+++ RECORD EXCERPTS
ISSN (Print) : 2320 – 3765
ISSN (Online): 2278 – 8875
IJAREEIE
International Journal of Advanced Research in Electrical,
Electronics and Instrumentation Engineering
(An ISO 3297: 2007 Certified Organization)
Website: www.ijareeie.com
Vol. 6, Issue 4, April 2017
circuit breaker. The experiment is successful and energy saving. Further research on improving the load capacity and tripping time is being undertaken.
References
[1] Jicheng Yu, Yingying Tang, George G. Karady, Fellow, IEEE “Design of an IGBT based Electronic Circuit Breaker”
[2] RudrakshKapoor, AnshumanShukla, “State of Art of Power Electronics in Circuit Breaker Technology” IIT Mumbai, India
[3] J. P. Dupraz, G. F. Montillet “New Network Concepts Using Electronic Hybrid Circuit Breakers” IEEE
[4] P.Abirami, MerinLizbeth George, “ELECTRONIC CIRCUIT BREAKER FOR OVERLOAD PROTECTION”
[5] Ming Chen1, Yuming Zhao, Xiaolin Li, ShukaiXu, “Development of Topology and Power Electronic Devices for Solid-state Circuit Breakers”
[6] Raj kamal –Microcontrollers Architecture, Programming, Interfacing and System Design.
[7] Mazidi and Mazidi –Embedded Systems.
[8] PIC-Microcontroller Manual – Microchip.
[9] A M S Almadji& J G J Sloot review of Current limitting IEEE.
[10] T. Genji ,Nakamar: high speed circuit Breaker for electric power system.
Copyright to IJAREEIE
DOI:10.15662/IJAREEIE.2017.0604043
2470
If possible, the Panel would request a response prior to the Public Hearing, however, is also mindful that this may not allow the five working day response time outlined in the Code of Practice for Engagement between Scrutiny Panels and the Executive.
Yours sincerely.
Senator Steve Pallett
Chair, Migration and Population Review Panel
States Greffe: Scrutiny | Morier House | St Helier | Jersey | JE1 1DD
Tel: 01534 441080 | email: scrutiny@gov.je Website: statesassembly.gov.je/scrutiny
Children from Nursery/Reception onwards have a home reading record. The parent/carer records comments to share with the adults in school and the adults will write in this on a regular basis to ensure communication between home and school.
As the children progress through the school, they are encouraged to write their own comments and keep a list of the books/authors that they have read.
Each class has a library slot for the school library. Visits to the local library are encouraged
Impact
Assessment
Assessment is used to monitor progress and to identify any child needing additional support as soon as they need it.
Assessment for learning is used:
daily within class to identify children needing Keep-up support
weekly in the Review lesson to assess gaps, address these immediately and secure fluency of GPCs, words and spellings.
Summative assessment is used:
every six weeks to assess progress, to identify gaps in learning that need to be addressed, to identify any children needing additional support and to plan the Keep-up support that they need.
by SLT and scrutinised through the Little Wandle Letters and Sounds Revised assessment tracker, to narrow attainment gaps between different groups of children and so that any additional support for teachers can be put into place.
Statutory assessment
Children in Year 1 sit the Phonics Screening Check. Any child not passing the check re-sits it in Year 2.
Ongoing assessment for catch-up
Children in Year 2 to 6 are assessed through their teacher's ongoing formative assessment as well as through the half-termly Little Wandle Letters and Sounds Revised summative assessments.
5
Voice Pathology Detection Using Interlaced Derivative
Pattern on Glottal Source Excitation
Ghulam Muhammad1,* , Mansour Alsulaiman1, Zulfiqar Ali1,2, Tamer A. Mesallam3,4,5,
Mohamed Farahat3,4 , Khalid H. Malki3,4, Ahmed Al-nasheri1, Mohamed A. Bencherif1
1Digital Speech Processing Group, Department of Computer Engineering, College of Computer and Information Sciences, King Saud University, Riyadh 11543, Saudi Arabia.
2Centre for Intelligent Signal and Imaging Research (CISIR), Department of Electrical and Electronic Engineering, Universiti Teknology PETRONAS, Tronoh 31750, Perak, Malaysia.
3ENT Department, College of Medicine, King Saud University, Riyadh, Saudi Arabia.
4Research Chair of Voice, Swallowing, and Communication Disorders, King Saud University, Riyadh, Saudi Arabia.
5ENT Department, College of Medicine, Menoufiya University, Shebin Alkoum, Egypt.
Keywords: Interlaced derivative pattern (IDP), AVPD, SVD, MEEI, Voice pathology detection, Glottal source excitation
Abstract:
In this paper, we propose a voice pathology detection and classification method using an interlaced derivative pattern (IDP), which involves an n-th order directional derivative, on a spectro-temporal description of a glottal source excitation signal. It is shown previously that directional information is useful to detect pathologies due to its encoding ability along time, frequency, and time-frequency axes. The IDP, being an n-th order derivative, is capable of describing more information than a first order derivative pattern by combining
++++++
# PROBLEM DESCRIPTION:
All records shown above must be set down again verbatim.

# RESULT:
ISSN (Print) : 2320 – 3765
ISSN (Online): 2278 – 8875
IJAREEIE
International Journal of Advanced Research in Electrical,
Electronics and Instrumentation Engineering
(An ISO 3297: 2007 Certified Organization)
Website: www.ijareeie.com
Vol. 6, Issue 4, April 2017
circuit breaker. The experiment is successful and energy saving. Further research on improving the load capacity and tripping time is being undertaken.
References
[1] Jicheng Yu, Yingying Tang, George G. Karady, Fellow, IEEE “Design of an IGBT based Electronic Circuit Breaker”
[2] RudrakshKapoor, AnshumanShukla, “State of Art of Power Electronics in Circuit Breaker Technology” IIT Mumbai, India
[3] J. P. Dupraz, G. F. Montillet “New Network Concepts Using Electronic Hybrid Circuit Breakers” IEEE
[4] P.Abirami, MerinLizbeth George, “ELECTRONIC CIRCUIT BREAKER FOR OVERLOAD PROTECTION”
[5] Ming Chen1, Yuming Zhao, Xiaolin Li, ShukaiXu, “Development of Topology and Power Electronic Devices for Solid-state Circuit Breakers”
[6] Raj kamal –Microcontrollers Architecture, Programming, Interfacing and System Design.
[7] Mazidi and Mazidi –Embedded Systems.
[8] PIC-Microcontroller Manual – Microchip.
[9] A M S Almadji& J G J Sloot review of Current limitting IEEE.
[10] T. Genji ,Nakamar: high speed circuit Breaker for electric power system.
Copyright to IJAREEIE
DOI:10.15662/IJAREEIE.2017.0604043
2470
If possible, the Panel would request a response prior to the Public Hearing, however, is also mindful that this may not allow the five working day response time outlined in the Code of Practice for Engagement between Scrutiny Panels and the Executive.
Yours sincerely.
Senator Steve Pallett
Chair, Migration and Population Review Panel
States Greffe: Scrutiny | Morier House | St Helier | Jersey | JE1 1DD
Tel: 01534 441080 | email: scrutiny@gov.je Website: statesassembly.gov.je/scrutiny
Children from Nursery/Reception onwards have a home reading record. The parent/carer records comments to share with the adults in school and the adults will write in this on a regular basis to ensure communication between home and school.
As the children progress through the school, they are encouraged to write their own comments and keep a list of the books/authors that they have read.
Each class has a library slot for the school library. Visits to the local library are encouraged
Impact
Assessment
Assessment is used to monitor progress and to identify any child needing additional support as soon as they need it.
Assessment for learning is used:
daily within class to identify children needing Keep-up support
weekly in the Review lesson to assess gaps, address these immediately and secure fluency of GPCs, words and spellings.
Summative assessment is used:
every six weeks to assess progress, to identify gaps in learning that need to be addressed, to identify any children needing additional support and to plan the Keep-up support that they need.
by SLT and scrutinised through the Little Wandle Letters and Sounds Revised assessment tracker, to narrow attainment gaps between different groups of children and so that any additional support for teachers can be put into place.
Statutory assessment
Children in Year 1 sit the Phonics Screening Check. Any child not passing the check re-sits it in Year 2.
Ongoing assessment for catch-up
Children in Year 2 to 6 are assessed through their teacher's ongoing formative assessment as well as through the half-termly Little Wandle Letters and Sounds Revised summative assessments.
5
Voice Pathology Detection Using Interlaced Derivative
Pattern on Glottal Source Excitation
Ghulam Muhammad1,* , Mansour Alsulaiman1, Zulfiqar Ali1,2, Tamer A. Mesallam3,4,5,
Mohamed Farahat3,4 , Khalid H. Malki3,4, Ahmed Al-nasheri1, Mohamed A. Bencherif1
1Digital Speech Processing Group, Department of Computer Engineering, College of Computer and Information Sciences, King Saud University, Riyadh 11543, Saudi Arabia.
2Centre for Intelligent Signal and Imaging Research (CISIR), Department of Electrical and Electronic Engineering, Universiti Teknology PETRONAS, Tronoh 31750, Perak, Malaysia.
3ENT Department, College of Medicine, King Saud University, Riyadh, Saudi Arabia.
4Research Chair of Voice, Swallowing, and Communication Disorders, King Saud University, Riyadh, Saudi Arabia.
5ENT Department, College of Medicine, Menoufiya University, Shebin Alkoum, Egypt.
Keywords: Interlaced derivative pattern (IDP), AVPD, SVD, MEEI, Voice pathology detection, Glottal source excitation
Abstract:
In this paper, we propose a voice pathology detection and classification method using an interlaced derivative pattern (IDP), which involves an n-th order directional derivative, on a spectro-temporal description of a glottal source excitation signal. It is shown previously that directional information is useful to detect pathologies due to its encoding ability along time, frequency, and time-frequency axes. The IDP, being an n-th order derivative, is capable of describing more information than a first order derivative pattern by combining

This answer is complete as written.